Namun, sejak saat itu, penduduk kelas menengah mengalami penurunan hingga lebih dari 8,5 juta jiwa. Hal ini menyebabkan jumlah penduduk kelas menengah hanya mencakup 52 juta jiwa dengan proporsi populasi sekitar 18,8 persen pada saat ini.
Kelas menengah didefinisikan sebagai kelas yang terdiri dari mereka yang memiliki peluang kurang dari 10 persen menjadi miskin alias rentan miskin di masa depan. Itu berdasarkan konsumsi saat ini.
Selain jumlahnya yang terus menyusut, konsumsi kelas menengah juga LPEM FEB UI anggap terus merosot, seiring dengan semakin lemahnya daya beli mereka. Permasalahan ini pun berdampak langsung terhadap penerimaan negara karena kontribusi mereka yang besar terhadap total penerimaan negara.
Pada 2023, total konsumsi dari kelompok calon kelas menengah dan kelas menengah adalah 82,3 persen dari total konsumsi rumah tangga di Indonesia. Terdiri dari porsi calon kelas menengah sebesar 45,5 persen, dan kelas menengah menyumbang 36,8 persen.
Namun, tren mereka mengalami perbedaan dalam lima tahun terakhir. Porsi konsumsi calon kelas menengah meningkat dari 42,4 persen pada 2018. Sebaliknya, porsi konsumsi kelas menengah turun dari 41,9 persen pada periode yang sama.
“Penurunan ini menunjukkan pengurangan konsumsi kelas menengah, yang mencerminkan potensi penurunan daya beli mereka,” tulis tim kajian LPEM FEB UI dalam risetnya.
Dengan catatan itu, tak heran maka penerimaan pajak pemerintah saat ini merosot.
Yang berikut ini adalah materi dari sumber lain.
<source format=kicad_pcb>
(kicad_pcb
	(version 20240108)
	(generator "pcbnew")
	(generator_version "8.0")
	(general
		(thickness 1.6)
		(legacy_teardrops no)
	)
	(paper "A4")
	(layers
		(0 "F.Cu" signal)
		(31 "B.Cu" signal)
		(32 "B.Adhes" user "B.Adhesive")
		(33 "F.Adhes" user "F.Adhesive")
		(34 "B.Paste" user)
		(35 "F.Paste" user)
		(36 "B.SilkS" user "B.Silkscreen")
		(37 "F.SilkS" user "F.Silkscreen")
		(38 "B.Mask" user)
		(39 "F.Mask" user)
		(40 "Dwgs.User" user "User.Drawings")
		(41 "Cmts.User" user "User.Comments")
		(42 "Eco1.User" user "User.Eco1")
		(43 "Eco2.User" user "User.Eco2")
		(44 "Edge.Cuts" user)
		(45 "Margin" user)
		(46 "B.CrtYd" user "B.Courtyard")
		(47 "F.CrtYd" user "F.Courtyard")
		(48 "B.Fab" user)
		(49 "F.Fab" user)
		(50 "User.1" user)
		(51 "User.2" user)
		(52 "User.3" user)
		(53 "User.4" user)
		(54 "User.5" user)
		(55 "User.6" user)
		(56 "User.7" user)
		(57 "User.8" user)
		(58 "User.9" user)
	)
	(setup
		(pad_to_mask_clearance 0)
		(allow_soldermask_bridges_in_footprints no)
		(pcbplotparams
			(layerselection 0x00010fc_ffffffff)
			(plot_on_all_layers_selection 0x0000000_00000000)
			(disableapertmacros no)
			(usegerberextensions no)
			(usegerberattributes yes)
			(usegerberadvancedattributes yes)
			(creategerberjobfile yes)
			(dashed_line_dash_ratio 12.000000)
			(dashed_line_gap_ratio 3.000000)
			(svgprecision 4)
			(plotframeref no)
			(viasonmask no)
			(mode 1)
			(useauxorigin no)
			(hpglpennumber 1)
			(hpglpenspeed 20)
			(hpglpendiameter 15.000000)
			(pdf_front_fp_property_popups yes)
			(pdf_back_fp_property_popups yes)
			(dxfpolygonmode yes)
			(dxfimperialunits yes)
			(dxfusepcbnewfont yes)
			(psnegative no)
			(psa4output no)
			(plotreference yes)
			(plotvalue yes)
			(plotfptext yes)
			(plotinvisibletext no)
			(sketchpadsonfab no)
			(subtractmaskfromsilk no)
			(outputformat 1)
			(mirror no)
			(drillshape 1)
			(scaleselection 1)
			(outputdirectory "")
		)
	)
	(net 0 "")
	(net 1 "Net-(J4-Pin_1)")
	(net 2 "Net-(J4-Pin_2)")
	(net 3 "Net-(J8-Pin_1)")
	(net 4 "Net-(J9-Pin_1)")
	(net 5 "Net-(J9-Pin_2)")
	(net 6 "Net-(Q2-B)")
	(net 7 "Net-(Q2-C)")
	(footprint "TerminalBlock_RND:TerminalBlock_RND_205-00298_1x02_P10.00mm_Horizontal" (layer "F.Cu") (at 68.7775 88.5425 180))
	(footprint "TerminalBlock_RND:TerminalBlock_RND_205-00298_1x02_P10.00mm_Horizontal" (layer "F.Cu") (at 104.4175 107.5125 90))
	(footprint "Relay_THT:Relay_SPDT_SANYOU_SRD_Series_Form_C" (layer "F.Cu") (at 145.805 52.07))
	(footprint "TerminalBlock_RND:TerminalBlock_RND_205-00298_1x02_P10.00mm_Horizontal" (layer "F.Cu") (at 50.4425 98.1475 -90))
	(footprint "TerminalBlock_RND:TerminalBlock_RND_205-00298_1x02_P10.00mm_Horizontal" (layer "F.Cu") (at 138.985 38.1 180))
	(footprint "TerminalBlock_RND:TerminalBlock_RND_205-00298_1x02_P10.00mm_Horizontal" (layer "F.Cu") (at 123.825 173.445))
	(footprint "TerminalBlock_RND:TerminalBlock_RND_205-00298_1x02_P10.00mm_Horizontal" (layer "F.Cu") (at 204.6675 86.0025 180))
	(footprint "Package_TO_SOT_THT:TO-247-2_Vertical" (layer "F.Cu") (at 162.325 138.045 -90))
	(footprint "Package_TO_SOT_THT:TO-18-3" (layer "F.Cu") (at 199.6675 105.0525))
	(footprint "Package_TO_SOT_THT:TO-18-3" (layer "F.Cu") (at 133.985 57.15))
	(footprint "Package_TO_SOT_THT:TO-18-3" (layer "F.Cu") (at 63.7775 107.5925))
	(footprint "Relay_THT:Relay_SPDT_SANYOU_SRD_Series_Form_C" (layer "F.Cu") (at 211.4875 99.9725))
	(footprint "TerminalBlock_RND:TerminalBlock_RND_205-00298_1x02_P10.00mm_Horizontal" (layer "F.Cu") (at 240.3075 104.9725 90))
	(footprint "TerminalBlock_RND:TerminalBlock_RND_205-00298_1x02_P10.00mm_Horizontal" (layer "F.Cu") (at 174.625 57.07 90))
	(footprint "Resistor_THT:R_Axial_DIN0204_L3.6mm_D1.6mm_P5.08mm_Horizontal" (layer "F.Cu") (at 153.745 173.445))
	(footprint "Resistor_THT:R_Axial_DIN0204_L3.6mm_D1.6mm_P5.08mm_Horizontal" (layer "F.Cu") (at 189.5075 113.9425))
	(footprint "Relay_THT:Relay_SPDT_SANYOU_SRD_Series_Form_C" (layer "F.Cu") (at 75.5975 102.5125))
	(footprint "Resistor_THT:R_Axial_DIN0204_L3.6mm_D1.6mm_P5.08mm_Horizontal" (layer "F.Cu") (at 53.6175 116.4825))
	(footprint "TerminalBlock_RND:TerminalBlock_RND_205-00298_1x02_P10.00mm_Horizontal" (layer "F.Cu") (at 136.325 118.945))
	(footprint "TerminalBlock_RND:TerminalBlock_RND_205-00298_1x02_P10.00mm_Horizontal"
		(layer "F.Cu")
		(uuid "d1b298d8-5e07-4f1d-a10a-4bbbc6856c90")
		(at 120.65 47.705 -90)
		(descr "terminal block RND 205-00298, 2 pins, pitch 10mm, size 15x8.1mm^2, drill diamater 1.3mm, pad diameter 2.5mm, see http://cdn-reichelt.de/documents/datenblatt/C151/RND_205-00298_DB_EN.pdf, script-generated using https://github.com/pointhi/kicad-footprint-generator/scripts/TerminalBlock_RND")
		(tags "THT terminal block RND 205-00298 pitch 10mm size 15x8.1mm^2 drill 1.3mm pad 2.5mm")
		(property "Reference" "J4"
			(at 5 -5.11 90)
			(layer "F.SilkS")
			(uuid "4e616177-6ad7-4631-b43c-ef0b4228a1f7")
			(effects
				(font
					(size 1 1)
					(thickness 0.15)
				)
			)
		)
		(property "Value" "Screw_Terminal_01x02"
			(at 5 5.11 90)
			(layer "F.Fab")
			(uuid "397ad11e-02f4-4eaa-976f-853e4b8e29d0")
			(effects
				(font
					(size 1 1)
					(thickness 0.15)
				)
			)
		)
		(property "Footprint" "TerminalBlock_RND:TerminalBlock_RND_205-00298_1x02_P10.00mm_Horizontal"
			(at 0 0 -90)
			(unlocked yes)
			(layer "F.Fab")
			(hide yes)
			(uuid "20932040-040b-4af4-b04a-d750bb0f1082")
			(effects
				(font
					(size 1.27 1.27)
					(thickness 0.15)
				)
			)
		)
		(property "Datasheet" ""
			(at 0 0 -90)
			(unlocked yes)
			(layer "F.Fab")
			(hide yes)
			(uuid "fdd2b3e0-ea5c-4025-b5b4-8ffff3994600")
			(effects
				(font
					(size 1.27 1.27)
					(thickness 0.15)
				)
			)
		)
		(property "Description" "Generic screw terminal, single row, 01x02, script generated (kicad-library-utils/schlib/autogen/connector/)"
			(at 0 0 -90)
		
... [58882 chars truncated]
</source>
Menteri Keuangan Sri Mulyani mengumumkan hingga 30 Juni 2024 atau semester I-2024, penerimaan pajak hanya Rp893,8 triliun.
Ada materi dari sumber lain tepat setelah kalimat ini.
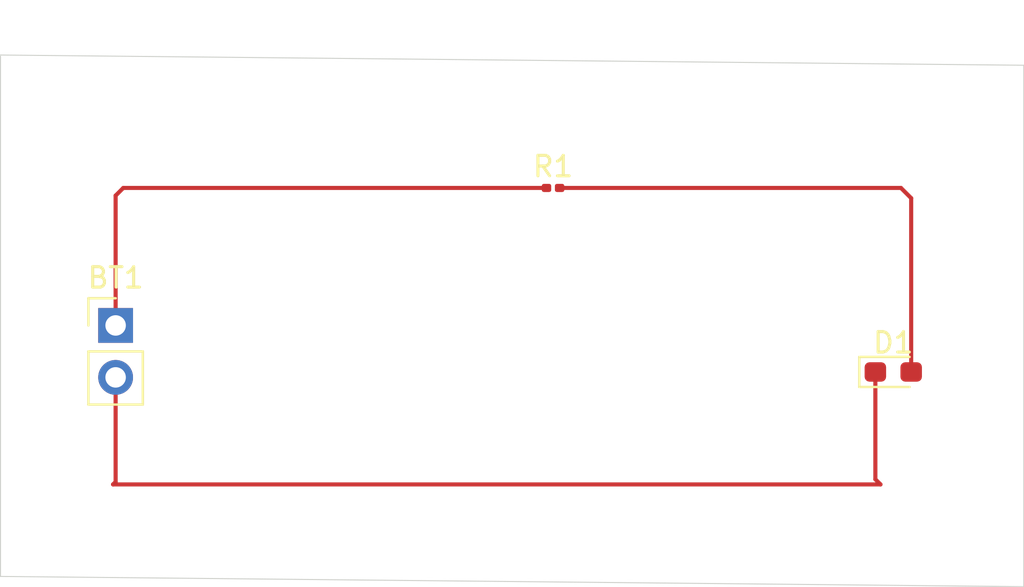
<source format=kicad_pcb>
(kicad_pcb
	(version 20240108)
	(generator "pcbnew")
	(generator_version "8.0")
	(general
		(thickness 1.6)
		(legacy_teardrops no)
	)
	(paper "A4")
	(layers
		(0 "F.Cu" signal)
		(31 "B.Cu" signal)
		(32 "B.Adhes" user "B.Adhesive")
		(33 "F.Adhes" user "F.Adhesive")
		(34 "B.Paste" user)
		(35 "F.Paste" user)
		(36 "B.SilkS" user "B.Silkscreen")
		(37 "F.SilkS" user "F.Silkscreen")
		(38 "B.Mask" user)
		(39 "F.Mask" user)
		(40 "Dwgs.User" user "User.Drawings")
		(41 "Cmts.User" user "User.Comments")
		(42 "Eco1.User" user "User.Eco1")
		(43 "Eco2.User" user "User.Eco2")
		(44 "Edge.Cuts" user)
		(45 "Margin" user)
		(46 "B.CrtYd" user "B.Courtyard")
		(47 "F.CrtYd" user "F.Courtyard")
		(48 "B.Fab" user)
		(49 "F.Fab" user)
		(50 "User.1" user)
		(51 "User.2" user)
		(52 "User.3" user)
		(53 "User.4" user)
		(54 "User.5" user)
		(55 "User.6" user)
		(56 "User.7" user)
		(57 "User.8" user)
		(58 "User.9" user)
	)
	(setup
		(pad_to_mask_clearance 0)
		(allow_soldermask_bridges_in_footprints no)
		(pcbplotparams
			(layerselection 0x00010fc_ffffffff)
			(plot_on_all_layers_selection 0x0000000_00000000)
			(disableapertmacros no)
			(usegerberextensions no)
			(usegerberattributes yes)
			(usegerberadvancedattributes yes)
			(creategerberjobfile yes)
			(dashed_line_dash_ratio 12.000000)
			(dashed_line_gap_ratio 3.000000)
			(svgprecision 4)
			(plotframeref no)
			(viasonmask no)
			(mode 1)
			(useauxorigin no)
			(hpglpennumber 1)
			(hpglpenspeed 20)
			(hpglpendiameter 15.000000)
			(pdf_front_fp_property_popups yes)
			(pdf_back_fp_property_popups yes)
			(dxfpolygonmode yes)
			(dxfimperialunits yes)
			(dxfusepcbnewfont yes)
			(psnegative no)
			(psa4output no)
			(plotreference yes)
			(plotvalue yes)
			(plotfptext yes)
			(plotinvisibletext no)
			(sketchpadsonfab no)
			(subtractmaskfromsilk no)
			(outputformat 1)
			(mirror no)
			(drillshape 1)
			(scaleselection 1)
			(outputdirectory "")
		)
	)
	(net 0 "")
	(net 1 "Net-(BT1-+)")
	(net 2 "Net-(BT1--)")
	(net 3 "Net-(D1-A)")
	(footprint "Resistor_SMD:R_0201_0603Metric" (layer "F.Cu") (at 167 70.5))
	(footprint "LED_SMD:LED_0603_1608Metric_Pad1.05x0.95mm_HandSolder" (layer "F.Cu") (at 183.625 79.5))
	(footprint "Connector_PinHeader_2.54mm:PinHeader_1x02_P2.54mm_Vertical" (layer "F.Cu") (at 145.625 77.225))
	(gr_line
		(start 140 64)
		(end 190 64.5)
		(stroke
			(width 0.05)
			(type default)
		)
		(layer "Edge.Cuts")
		(uuid "16cd7cc4-5fc2-4191-abd0-aceddbc6dedc")
	)
	(gr_line
		(start 140 89.5)
		(end 140 64)
		(stroke
			(width 0.05)
			(type default)
		)
		(layer "Edge.Cuts")
		(uuid "6b127455-8a4a-4a51-b99c-c28070c232e1")
	)
	(gr_line
		(start 190 90)
		(end 140 89.5)
		(stroke
			(width 0.05)
			(type default)
		)
		(layer "Edge.Cuts")
		(uuid "bdf97ba3-e764-4aa9-9a65-b5f2eb5e37dc")
	)
	(gr_line
		(start 190 64.5)
		(end 190 90)
		(stroke
			(width 0.05)
			(type default)
		)
		(layer "Edge.Cuts")
		(uuid "df438dcc-027f-4541-b6d2-f8a4f4dab7b6")
	)
	(segment
		(start 145.625 77.225)
		(end 145.625 70.875)
		(width 0.2)
		(layer "F.Cu")
		(net 1)
		(uuid "3edd3642-ad3e-4e3d-bcfe-63c985a3c201")
	)
	(segment
		(start 146 70.5)
		(end 166.68 70.5)
		(width 0.2)
		(layer "F.Cu")
		(net 1)
		(uuid "9ec59bd7-035c-4080-a5d9-b5ef78aef2a8")
	)
	(segment
		(start 145.625 70.875)
		(end 146 70.5)
		(width 0.2)
		(layer "F.Cu")
		(net 1)
		(uuid "c1dbff70-e36a-46cc-9291-577af301065b")
	)
	(segment
		(start 182.75 79.5)
		(end 182.75 84.75)
		(width 0.2)
		(layer "F.Cu")
		(net 2)
		(uuid "2c98d6de-824e-4c72-ad3f-0df898267fd0")
	)
	(segment
		(start 182.75 84.75)
		(end 183 85)
		(width 0.2)
		(layer "F.Cu")
		(net 2)
		(uuid "381ab092-d5a5-47ec-9d10-2f12d164506c")
	)
	(segment
		(start 183 85)
		(end 145.5 85)
		(width 0.2)
		(layer "F.Cu")
		(net 2)
		(uuid "9bebe17b-be37-46cd-a482-badb9de2cf18")
	)
	(segment
		(start 145.5 85)
		(end 145.625 84.875)
		(width 0.2)
		(layer "F.Cu")
		(net 2)
		(uuid "d3ceae8c-c8bc-485e-8627-d2a4359afeee")
	)
	(segment
		(start 145.625 84.875)
		(end 145.625 79.765)
		(width 0.2)
		(layer "F.Cu")
		(net 2)
		(uuid "d8d1ee3b-b7d1-4620-9cd3-fb0bc2bf9abb")
	)
	(segment
		(start 184.5 71)
		(end 184.5 79.5)
		(width 0.2)
		(layer "F.Cu")
		(net 3)
		(uuid "7ad8c6a4-3b09-42b0-8ebf-ed21d33a6f3e")
	)
	(segment
		(start 167.32 70.5)
		(end 184 70.5)
		(width 0.2)
		(layer "F.Cu")
		(net 3)
		(uuid "cf3b9f70-b689-45a6-9f2f-2337aa3cf66e")
	)
	(segment
		(start 184 70.5)
		(end 184.5 71)
		(width 0.2)
		(layer "F.Cu")
		(net 3)
		(uuid "ed149ef2-8001-42ee-a8a2-4fda47230653")
	)
)

</source>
Atau turun 7,9 persen dibandingkan periode yang sama di tahun lalu, sebesar Rp970,2 triliun. Penerimaan pajak pada paruh pertama tahun ini, baru 44,9 persen dari target yang ditetapkan dalam Anggaran Pendapatan dan Belanja Negara (APBN) 2024.
Meski begitu, Sri Mulyani menganggap, penerimaan pajak yang turun itu karena harga-harga komoditas yang anjlok atau mengalami normalisasi, sehingga setoran pajak penghasilan atau Pajak Penghasilan (PPh) badan ikut merosot. Di antaranya adalah harga minyak mentah sawit (Crude Palm Oil/CPO) dan batu bara.
“Dari sisi pajak Rp893,8 triliun terutama kalau kita lihat levelnya sebetulnya cukup comparable ini disamping penerimaan yang berasal dari komoditas base mengalami penurunan yang sangat tajam seperti yang kami sampaikan dari harga CPO, batu bara, dan beberapa harga komoditas lainnya,” ucap Sri Mulyani saat rapat kerja dengan Badan Anggaran (Banggar) DPR di Jakarta, Senin (8/7/2024).